Selective serotonin reuptake inhibitors  (SSRIs), as well as Serotonin and norepinephrine reuptake inhibitors (SSNRI) – the most commonly prescribed antidepressants – are popular choices of treatment for depression and anxiety, in part because they aren’t not supposed to be addictive.

The discontinuation of an SSRI or an SSNRI, however, can cause withdrawal symptoms extremely serious which are often so severe that people prefer to continue taking the medication to avoid suffering through them!

One of the most unbearable withdrawal symptoms that were reported is brain attacks (also called brain shivers, brain discharges, blows to the head, and electric shocks ). They tend to be seemingly undisturbed sensations of electricity that pass briefly through the brain. Some patients describe them as”a sudden jolt or buzzing in the brain ” or ” short bursts of white light mixed with dizziness.” Sometimes brain attacks are accompanied by vertigo, tinnitus, tension in the throat and nausea. Sometimes they are triggered by sudden movements of the eyes or head.

This side effect of SSRIs and SSNRI is rarely discussed in the medical literature. But it seems to make people who try to become independent of the drug feel that they have no choice but to continue taking the drug.

There is no consensus on what causes the seizures after withdrawal of the SSRI or SSNRI. SSRI and SSNRI increase the activity levels of serotonin in the brain by blocking the serotonin transporter. But there is some reason to think that low levels of serotonin in the bathroom are not the primary condition for brain zaps.

One reason against this hypothesis is that people who have low levels of serotonin in the brain usually do not have brain attacks before taking SSRS or SSNRI (although there are reported exceptions).

Another reason against the serotonin hypothesis is that brain zaps have been reported when people discontinue the use of other drugs, such as benzodiazepines, which are used to relieve anxiety and muscle relaxation, and ADHD Adderall (amphetamine) medication and the illegal drug MDMA (ecstasy).

SSRIs increase serotonin by blocking a serotonin transporter. The main serotonin receptor involved in preventing depression and anxiety is the 5-HT1 receptor. Activity at this receptor site correlates with the increased activity of gamma-aminobutyric acid (GABA), the main brain-inhibiting neural activity and brain-calming activity.

Although the brain chemical GABA is an inhibitory (or “soothing”) chemical, the low levels of this chemical have been involved in a number of conditions, including anxiety, depression, movement disorders, and seizures.

Benzodiazepines, a group of medications that provide immediate relief from anxiety, work directly on GABA, increasing their availability in the brain. Adderall and MDMA may also increase GABA activity in some parts of the brain, mainly due to their increased serotonin available in the brain.

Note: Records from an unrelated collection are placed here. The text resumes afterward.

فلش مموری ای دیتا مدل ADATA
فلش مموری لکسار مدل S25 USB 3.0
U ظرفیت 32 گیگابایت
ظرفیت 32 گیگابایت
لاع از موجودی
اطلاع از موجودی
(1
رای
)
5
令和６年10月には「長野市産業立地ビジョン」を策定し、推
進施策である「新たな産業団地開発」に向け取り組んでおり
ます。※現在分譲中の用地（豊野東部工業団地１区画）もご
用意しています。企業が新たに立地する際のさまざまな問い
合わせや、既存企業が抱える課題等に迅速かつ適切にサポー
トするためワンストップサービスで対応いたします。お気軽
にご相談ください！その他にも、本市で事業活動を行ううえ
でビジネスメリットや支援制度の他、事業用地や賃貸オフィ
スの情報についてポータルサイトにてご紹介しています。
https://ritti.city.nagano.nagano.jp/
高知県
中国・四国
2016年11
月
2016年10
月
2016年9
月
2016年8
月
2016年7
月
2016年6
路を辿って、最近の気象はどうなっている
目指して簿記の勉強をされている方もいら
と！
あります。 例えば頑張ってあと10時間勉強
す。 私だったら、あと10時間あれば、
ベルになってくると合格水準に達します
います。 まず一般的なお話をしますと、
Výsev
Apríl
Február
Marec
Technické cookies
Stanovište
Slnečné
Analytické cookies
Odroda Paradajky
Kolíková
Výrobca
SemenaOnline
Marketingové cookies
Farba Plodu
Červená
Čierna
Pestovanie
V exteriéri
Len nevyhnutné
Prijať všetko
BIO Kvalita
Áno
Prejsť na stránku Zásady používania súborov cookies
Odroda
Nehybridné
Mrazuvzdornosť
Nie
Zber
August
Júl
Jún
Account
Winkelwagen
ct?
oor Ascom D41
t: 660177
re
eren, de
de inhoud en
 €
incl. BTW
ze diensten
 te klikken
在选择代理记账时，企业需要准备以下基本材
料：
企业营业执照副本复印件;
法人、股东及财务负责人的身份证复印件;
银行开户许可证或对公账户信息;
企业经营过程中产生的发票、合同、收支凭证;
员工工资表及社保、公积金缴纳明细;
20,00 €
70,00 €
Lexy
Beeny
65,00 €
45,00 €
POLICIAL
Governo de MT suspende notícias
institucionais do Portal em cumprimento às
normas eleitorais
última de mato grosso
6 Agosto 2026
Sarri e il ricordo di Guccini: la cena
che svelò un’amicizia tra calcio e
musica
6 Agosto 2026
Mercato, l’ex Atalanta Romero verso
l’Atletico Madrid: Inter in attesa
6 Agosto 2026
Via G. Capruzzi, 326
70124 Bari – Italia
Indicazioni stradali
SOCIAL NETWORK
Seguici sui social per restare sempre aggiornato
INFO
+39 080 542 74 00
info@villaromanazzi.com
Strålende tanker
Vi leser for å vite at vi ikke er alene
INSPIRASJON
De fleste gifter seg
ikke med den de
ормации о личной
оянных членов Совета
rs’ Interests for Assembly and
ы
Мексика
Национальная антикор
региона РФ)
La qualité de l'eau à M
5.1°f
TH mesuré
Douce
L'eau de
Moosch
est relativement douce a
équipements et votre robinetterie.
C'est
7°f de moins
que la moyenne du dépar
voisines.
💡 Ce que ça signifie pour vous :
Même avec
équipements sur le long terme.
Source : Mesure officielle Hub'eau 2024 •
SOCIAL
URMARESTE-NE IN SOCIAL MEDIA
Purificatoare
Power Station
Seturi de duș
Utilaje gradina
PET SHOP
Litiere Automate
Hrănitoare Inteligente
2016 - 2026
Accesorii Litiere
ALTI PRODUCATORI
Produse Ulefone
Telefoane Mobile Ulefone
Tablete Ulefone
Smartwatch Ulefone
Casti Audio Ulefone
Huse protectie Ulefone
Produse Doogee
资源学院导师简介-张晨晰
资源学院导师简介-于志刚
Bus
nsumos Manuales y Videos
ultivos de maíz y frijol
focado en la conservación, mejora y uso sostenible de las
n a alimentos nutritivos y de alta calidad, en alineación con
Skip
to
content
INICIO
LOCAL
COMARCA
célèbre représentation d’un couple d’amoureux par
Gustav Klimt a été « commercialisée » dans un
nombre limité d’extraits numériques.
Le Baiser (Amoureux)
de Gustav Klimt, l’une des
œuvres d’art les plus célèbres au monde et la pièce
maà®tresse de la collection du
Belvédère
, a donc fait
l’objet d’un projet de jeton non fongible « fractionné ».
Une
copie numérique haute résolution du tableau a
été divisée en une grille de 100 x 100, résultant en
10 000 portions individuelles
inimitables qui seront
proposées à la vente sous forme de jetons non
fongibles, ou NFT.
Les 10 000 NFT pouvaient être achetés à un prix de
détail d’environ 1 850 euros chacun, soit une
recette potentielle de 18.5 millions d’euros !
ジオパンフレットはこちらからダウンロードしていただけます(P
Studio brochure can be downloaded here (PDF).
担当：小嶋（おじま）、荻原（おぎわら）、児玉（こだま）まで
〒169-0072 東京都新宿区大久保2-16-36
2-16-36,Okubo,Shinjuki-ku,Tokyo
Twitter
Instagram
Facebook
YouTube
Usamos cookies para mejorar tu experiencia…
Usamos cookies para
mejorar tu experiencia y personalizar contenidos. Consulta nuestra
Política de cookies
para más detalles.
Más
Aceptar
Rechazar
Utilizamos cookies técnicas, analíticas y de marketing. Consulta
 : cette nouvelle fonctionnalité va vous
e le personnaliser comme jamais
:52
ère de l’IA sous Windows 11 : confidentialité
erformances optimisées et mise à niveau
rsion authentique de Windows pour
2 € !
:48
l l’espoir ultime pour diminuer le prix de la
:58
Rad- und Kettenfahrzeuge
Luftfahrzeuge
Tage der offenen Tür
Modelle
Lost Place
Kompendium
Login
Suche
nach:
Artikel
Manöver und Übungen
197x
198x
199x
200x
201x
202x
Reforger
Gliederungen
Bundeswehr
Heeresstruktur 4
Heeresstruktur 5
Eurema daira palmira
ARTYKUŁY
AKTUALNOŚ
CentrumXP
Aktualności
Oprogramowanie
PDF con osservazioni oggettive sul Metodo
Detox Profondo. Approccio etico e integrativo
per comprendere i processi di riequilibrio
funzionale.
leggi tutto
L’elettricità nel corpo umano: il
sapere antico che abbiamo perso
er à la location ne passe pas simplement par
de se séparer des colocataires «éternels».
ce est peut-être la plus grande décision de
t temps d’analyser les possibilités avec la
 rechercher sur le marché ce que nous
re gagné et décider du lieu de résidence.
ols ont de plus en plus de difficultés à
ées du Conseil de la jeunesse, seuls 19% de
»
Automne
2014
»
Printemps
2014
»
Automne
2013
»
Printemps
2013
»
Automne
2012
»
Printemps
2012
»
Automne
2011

Because SSRIs, benzodiazepines, ecstasy, and Adderall was associated with an increase in the level of GABA in the brain, the interruption of these drugs is probably associated with levels in the brain low on GABA.

As low GABA levels can trigger seizures, this hypothesis leaves open the possibility that reported brain attacks may be cases of short, localized seizures.

Seizures are the result of an excess of excitement in a small isolated group of neurons. A seizure occurs when hyper-arousal of a small group of nerve cells spreads to larger brain regions. When most or all of the brain is too excited, brain neurons send signals to the body in an uncontrolled way. This can cause severe seizures and loss of consciousness.

In a minor seizure, the brain is able to prevent the spread of hyper-reactivity to larger areas of the brain. Although not yet confirmed empirically, the theoretical considerations considered above suggest that attacks brain after discontinuation of the SSRI, SSNRI, and benzodiazepines, as well as the withdrawal of Adderall and MDMA, can be convulsions, localized minor.